>> START Source
I dunno if the show talks about how many people died between the night the power went out to now, but let us assume that 99% of the population kicked it, so there are only about 3 million people in the US now. In 15 years there is no doubt in my mind that people would organize, some as collectives, some as brutal dictatorships, regardless, people would put energy into reviving what they could of steam technology because without electricity it's their best way to provide for themselves.


----------



## TAsunder (Aug 6, 2003)

Plus, this show would be way cooler if it were further in the future and the world was massively steampunk.


----------



## Stormspace (Apr 13, 2004)

SeanC said:


> I don't want steam trains, I don't care about steam trains at all, this is just about common sense.
> 
> In a world without electrical power, what would be the best way to take and maintain political, military, and economic power? Steam power. It's a simple, logical conclusion. And the world in which this show resides they've had 15 years to do something about it.
> 
> I dunno if the show talks about how many people died between the night the power went out to now, but let us assume that 99% of the population kicked it, so there are only about 3 million people in the US now. In 15 years there is no doubt in my mind that people would organize, some as collectives, some as brutal dictatorships, regardless, people would put energy into reviving what they could of steam technology because without electricity it's their best way to provide for themselves.


I would think that those in power at the time of the event would quickly realize that steam power is the only viable alternative and mobilize the national guard or military to get the steam engines into service. Guns apparently still work, so as long as trust in a supreme commander was in place it would have happened.

In this particular reality apparently it became every man for himself.


----------



## DevdogAZ (Apr 16, 2003)
>> END Source
What you have to do:
Answer these questions about the forum thread on the show:
(a) What percentage of the population is assumed to have died?
(b) According to TAsunder, what two changes would make the show cooler?
(c) What does Stormspace say those in power would mobilize to get the steam engines into service?
The material has no connection to the forum thread.
>> START Supplied data
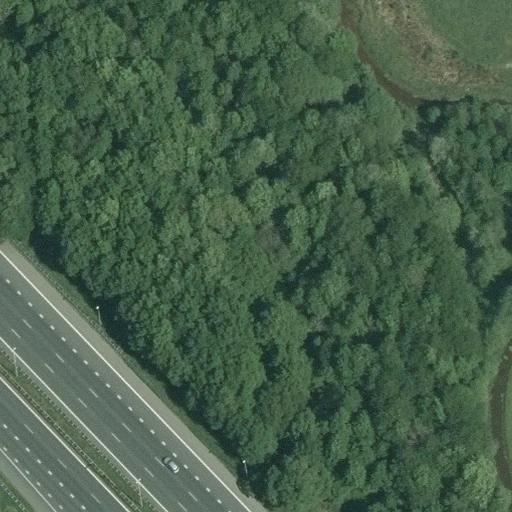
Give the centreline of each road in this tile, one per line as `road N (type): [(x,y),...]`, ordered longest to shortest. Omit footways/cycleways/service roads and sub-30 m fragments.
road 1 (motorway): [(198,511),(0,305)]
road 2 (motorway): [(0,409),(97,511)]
>> END Supplied data
Exercise result:
(a) 99%
(b) Setting it further in the future and making the world massively steampunk
(c) The national guard or military